# Stated task 1
Copy out these lines of the records below unchanged: begin at the line that contains "locality: Mt. Pukis, Bontoc" and stop after the line that contains "genus: Ormosia".

# Given text

What makes a TV Coax lead 75-Ohms?

[Mikey405]

I'm probably going to regret asking, and it may seem like a very silly question, but... What makes a TV coax downlead 75-ohms? Is it 75-ohms only at a certain frequency? Is it simply the reactance at a certain frequency, and if so, isn't it going to be different at Bands 1/3/4/5 and also depending on length?

I guess that this thread could go anywhere but as I was really thinking of TV coax cables, I thought this would be the place to put it.

Thanks everyone.

Kind regards.

From Mike.

[ppppenguin]

Except for secondary effects at very low and high frequencies impedance depends only on mechanical dimensions and dielectric permitivity. For all normal cables, impedance will be sensibly constant over all of bands I to V

http://en.wikipedia.org/wiki/Coaxial_cable

[Mikey405]

Hi Jeffrey.

I was really wondering where "75-ohms" comes from though. What makes it 75-ohms as opposed to 50-ohms or 100-ohms for instance. I've looked at that interesting Wikipedia article and it tells you about working out what the impedance is etc., but I was wondering what physically is "75-ohms" about it?

Will the transmitting end "see" 75-ohms when sending (say) 50MHz into a non-terminated 75-ohm cable?

Kind regards.

From Mike.

[Station X]

I think what you're asking is:-

What is characteristic impedance?

[ENGLISH VICTOR]

75 Ohms was chosen as a defacto standard for T.V. because of it's very close impedance match to a single half wave centre fed dipole. A single dipole has a characteristic impedance Z of between 78 and 72 Ohms when spaced a few wavelengths above the ground and away from surrounding objects. 50 Ohms is a good match to a quarter wave ground plane antenna although I doubt that is the reason why 50 Ohm cable is so common in proffesional R.F. coms.but it is possible. Back in 1948 my parents had a ch1 antenna fed with Belling Lee 75 Ohm TWIN feeder.
Victor.

[Mikey405]

Quote:

Originally Posted by Station X

I think what you're asking is:-

What is characteristic impedance?

# Source material
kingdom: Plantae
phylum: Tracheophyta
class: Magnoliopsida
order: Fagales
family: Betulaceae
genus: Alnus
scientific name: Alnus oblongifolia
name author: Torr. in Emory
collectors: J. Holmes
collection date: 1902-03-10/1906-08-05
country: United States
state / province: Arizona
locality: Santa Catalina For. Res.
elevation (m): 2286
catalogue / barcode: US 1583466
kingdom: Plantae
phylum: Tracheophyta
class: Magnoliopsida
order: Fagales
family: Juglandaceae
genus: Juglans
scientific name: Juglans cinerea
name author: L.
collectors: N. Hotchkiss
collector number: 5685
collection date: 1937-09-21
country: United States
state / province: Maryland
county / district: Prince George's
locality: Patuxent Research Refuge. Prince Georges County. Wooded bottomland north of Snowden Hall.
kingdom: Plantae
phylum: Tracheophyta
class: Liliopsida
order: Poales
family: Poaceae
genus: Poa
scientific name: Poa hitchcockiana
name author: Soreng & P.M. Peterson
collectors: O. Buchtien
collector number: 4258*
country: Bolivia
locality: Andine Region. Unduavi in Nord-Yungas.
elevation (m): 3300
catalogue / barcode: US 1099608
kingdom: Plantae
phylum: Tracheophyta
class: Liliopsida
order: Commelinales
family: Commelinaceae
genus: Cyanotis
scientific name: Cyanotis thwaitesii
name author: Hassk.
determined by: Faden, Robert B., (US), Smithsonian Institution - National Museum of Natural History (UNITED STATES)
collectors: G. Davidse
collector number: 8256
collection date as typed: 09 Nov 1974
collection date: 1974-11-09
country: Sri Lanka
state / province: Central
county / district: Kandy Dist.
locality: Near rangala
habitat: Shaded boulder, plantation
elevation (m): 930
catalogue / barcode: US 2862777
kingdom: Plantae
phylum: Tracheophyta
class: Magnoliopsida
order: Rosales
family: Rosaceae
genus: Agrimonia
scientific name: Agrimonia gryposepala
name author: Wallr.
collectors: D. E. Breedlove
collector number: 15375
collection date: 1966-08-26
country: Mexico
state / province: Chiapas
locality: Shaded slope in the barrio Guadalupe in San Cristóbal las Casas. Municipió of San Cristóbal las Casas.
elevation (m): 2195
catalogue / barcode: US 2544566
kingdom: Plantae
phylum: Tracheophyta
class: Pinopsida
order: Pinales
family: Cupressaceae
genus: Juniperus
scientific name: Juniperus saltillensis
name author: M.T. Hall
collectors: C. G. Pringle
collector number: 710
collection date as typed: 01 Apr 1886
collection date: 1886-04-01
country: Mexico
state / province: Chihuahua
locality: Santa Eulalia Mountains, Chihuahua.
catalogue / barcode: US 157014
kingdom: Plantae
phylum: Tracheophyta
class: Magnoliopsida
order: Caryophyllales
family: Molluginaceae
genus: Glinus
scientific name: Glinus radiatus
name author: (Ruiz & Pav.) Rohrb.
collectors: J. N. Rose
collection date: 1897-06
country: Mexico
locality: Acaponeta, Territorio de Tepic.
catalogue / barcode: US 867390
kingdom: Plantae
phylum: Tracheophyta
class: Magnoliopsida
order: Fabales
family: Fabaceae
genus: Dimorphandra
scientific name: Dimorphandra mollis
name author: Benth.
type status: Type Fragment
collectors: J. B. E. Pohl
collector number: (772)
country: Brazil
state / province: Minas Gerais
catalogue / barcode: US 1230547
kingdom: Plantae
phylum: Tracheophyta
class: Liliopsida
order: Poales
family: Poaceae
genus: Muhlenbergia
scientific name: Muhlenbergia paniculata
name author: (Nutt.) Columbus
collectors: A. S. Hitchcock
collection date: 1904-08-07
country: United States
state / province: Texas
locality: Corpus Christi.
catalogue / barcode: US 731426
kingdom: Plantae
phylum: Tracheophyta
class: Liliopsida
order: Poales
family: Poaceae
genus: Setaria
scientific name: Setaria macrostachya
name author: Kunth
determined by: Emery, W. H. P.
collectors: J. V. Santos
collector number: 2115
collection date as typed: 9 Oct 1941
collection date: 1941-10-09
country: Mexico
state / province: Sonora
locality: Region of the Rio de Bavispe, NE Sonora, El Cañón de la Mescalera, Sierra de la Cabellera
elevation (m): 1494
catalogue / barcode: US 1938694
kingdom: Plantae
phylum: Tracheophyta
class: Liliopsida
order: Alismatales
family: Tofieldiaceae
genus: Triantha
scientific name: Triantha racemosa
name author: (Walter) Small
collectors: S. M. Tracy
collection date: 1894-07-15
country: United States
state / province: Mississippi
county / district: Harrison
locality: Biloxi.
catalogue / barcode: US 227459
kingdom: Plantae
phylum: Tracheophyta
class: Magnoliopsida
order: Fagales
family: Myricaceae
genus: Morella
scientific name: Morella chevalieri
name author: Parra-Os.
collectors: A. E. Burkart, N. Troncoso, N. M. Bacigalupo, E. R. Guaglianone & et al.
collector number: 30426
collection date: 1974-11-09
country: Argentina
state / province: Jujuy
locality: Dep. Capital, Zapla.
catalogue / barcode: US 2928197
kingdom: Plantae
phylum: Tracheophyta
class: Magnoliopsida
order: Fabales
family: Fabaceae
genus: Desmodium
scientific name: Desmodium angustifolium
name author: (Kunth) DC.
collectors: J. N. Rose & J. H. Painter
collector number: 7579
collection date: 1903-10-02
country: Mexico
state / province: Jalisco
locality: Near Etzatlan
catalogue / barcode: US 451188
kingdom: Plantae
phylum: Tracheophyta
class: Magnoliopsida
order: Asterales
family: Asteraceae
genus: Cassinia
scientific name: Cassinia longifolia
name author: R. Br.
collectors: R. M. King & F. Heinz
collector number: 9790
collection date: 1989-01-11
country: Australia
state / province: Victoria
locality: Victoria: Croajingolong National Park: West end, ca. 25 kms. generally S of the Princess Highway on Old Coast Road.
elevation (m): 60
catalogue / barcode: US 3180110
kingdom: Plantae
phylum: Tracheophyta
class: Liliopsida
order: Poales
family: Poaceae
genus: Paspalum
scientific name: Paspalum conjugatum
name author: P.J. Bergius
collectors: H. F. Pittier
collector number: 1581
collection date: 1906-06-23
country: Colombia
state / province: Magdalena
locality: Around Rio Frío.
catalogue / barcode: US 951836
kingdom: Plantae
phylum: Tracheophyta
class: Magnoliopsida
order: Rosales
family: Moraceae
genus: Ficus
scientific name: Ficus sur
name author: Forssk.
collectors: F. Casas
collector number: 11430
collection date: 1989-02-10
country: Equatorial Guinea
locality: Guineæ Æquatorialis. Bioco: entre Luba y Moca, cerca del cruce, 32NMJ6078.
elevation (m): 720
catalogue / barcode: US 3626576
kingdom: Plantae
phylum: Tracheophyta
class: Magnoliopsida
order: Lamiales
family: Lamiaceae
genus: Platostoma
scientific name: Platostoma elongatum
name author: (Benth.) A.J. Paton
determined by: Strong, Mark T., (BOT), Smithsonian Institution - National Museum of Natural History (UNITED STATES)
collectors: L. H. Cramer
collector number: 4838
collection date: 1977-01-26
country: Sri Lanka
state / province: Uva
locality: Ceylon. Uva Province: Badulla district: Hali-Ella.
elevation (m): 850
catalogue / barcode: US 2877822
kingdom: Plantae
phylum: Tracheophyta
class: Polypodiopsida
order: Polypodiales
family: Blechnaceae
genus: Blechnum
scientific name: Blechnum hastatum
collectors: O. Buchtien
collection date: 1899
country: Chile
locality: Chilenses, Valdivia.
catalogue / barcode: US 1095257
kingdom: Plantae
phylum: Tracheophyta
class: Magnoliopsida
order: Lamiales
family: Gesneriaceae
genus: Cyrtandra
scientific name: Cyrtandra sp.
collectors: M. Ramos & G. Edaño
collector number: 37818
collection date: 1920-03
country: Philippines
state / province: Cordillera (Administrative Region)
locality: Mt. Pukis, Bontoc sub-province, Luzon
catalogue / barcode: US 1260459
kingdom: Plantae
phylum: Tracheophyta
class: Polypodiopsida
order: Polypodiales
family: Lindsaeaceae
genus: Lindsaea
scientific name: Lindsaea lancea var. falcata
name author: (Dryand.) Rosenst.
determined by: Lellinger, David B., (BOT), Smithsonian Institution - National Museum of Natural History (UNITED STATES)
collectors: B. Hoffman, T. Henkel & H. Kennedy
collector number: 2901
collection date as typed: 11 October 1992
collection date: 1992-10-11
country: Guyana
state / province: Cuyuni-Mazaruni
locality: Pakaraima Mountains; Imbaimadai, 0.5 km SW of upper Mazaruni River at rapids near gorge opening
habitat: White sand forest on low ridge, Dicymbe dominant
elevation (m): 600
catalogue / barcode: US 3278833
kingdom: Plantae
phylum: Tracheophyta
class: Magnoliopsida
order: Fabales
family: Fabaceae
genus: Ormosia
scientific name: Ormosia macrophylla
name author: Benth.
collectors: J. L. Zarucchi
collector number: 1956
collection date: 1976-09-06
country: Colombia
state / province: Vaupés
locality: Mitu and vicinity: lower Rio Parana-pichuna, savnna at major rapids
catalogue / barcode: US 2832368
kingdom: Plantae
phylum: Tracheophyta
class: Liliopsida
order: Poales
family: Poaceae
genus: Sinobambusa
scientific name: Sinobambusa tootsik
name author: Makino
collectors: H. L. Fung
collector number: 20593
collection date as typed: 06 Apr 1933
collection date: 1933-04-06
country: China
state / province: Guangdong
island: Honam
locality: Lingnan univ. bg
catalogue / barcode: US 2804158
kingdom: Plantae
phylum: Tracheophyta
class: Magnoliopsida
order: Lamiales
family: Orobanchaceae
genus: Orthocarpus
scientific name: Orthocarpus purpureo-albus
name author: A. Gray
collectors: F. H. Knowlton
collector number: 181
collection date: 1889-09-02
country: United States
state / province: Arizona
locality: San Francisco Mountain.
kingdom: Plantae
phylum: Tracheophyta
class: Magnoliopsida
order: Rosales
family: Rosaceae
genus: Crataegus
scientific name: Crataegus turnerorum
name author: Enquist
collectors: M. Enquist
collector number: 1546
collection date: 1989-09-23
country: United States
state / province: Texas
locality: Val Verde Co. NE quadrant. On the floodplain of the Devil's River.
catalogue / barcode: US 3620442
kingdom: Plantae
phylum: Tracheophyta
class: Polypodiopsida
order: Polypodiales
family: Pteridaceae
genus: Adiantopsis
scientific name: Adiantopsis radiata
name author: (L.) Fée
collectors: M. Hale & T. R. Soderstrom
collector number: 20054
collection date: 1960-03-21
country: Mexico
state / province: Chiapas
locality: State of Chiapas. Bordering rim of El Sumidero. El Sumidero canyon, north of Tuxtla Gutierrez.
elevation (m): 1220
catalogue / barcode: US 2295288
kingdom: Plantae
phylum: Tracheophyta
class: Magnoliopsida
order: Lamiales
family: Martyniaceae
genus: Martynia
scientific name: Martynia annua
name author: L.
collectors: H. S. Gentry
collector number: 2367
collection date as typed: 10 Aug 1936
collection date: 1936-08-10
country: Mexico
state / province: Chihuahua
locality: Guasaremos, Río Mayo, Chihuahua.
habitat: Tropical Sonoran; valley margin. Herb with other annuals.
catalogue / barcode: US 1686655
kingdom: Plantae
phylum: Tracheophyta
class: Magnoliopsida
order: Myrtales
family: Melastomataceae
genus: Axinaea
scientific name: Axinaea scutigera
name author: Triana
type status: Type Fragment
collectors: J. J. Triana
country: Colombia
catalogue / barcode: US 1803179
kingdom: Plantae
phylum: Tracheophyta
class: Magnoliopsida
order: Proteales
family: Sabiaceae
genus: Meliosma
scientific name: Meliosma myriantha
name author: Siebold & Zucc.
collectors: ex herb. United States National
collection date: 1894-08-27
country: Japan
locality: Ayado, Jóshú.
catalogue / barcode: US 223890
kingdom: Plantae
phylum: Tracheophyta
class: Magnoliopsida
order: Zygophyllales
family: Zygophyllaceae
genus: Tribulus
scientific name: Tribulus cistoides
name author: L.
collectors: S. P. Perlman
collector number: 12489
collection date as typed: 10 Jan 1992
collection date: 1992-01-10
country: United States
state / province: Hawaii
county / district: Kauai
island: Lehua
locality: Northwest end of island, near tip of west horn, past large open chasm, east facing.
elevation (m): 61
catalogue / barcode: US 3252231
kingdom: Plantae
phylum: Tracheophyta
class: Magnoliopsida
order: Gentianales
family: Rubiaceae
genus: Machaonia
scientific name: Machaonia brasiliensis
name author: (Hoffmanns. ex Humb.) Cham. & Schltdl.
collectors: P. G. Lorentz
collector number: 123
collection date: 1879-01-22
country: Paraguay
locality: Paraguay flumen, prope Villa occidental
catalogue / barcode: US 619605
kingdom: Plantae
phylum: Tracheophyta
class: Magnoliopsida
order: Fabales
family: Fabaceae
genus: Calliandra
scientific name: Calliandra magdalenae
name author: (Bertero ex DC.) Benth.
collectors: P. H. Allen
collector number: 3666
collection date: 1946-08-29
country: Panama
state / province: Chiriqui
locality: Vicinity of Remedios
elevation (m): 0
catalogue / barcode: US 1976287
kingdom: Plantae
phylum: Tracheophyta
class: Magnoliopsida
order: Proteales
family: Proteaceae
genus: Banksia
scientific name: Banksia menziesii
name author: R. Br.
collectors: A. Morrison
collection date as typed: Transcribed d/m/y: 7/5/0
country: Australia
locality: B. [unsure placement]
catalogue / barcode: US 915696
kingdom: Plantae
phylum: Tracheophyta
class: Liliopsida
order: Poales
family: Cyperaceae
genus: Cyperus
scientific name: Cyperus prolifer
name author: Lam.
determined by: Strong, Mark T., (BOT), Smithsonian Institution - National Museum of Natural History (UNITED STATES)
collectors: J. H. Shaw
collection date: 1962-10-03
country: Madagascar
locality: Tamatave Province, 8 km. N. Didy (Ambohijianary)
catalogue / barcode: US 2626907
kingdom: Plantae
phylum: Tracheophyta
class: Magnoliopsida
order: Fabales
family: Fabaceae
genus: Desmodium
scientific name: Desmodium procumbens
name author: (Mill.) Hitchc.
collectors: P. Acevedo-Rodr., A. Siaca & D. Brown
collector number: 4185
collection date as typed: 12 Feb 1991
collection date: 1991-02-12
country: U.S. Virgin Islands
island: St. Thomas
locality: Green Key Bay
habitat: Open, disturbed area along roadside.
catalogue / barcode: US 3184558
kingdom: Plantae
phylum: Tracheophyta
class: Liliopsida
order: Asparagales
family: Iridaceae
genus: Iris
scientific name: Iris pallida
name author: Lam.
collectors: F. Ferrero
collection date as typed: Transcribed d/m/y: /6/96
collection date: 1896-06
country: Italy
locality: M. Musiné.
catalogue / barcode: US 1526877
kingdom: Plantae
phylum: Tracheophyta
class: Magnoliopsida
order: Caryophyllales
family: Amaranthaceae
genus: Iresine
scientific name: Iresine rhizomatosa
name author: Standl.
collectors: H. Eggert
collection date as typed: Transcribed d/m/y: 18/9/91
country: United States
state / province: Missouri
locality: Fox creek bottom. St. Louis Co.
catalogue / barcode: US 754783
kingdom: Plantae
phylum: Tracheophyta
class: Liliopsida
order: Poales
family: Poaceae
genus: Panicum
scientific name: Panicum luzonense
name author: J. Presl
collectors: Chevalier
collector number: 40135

# Stated task 2
In the coax thread above, start at the words "I'm probably going" and stop after "depending on length?". Reproduce that passage with "reactance" replaced by "resistance".

# Worked answer 1
locality: Mt. Pukis, Bontoc sub-province, Luzon
catalogue / barcode: US 1260459
kingdom: Plantae
phylum: Tracheophyta
class: Polypodiopsida
order: Polypodiales
family: Lindsaeaceae
genus: Lindsaea
scientific name: Lindsaea lancea var. falcata
name author: (Dryand.) Rosenst.
determined by: Lellinger, David B., (BOT), Smithsonian Institution - National Museum of Natural History (UNITED STATES)
collectors: B. Hoffman, T. Henkel & H. Kennedy
collector number: 2901
collection date as typed: 11 October 1992
collection date: 1992-10-11
country: Guyana
state / province: Cuyuni-Mazaruni
locality: Pakaraima Mountains; Imbaimadai, 0.5 km SW of upper Mazaruni River at rapids near gorge opening
habitat: White sand forest on low ridge, Dicymbe dominant
elevation (m): 600
catalogue / barcode: US 3278833
kingdom: Plantae
phylum: Tracheophyta
class: Magnoliopsida
order: Fabales
family: Fabaceae
genus: Ormosia

# Worked answer 2
I'm probably going to regret asking, and it may seem like a very silly question, but... What makes a TV coax downlead 75-ohms? Is it 75-ohms only at a certain frequency? Is it simply the resistance at a certain frequency, and if so, isn't it going to be different at Bands 1/3/4/5 and also depending on length?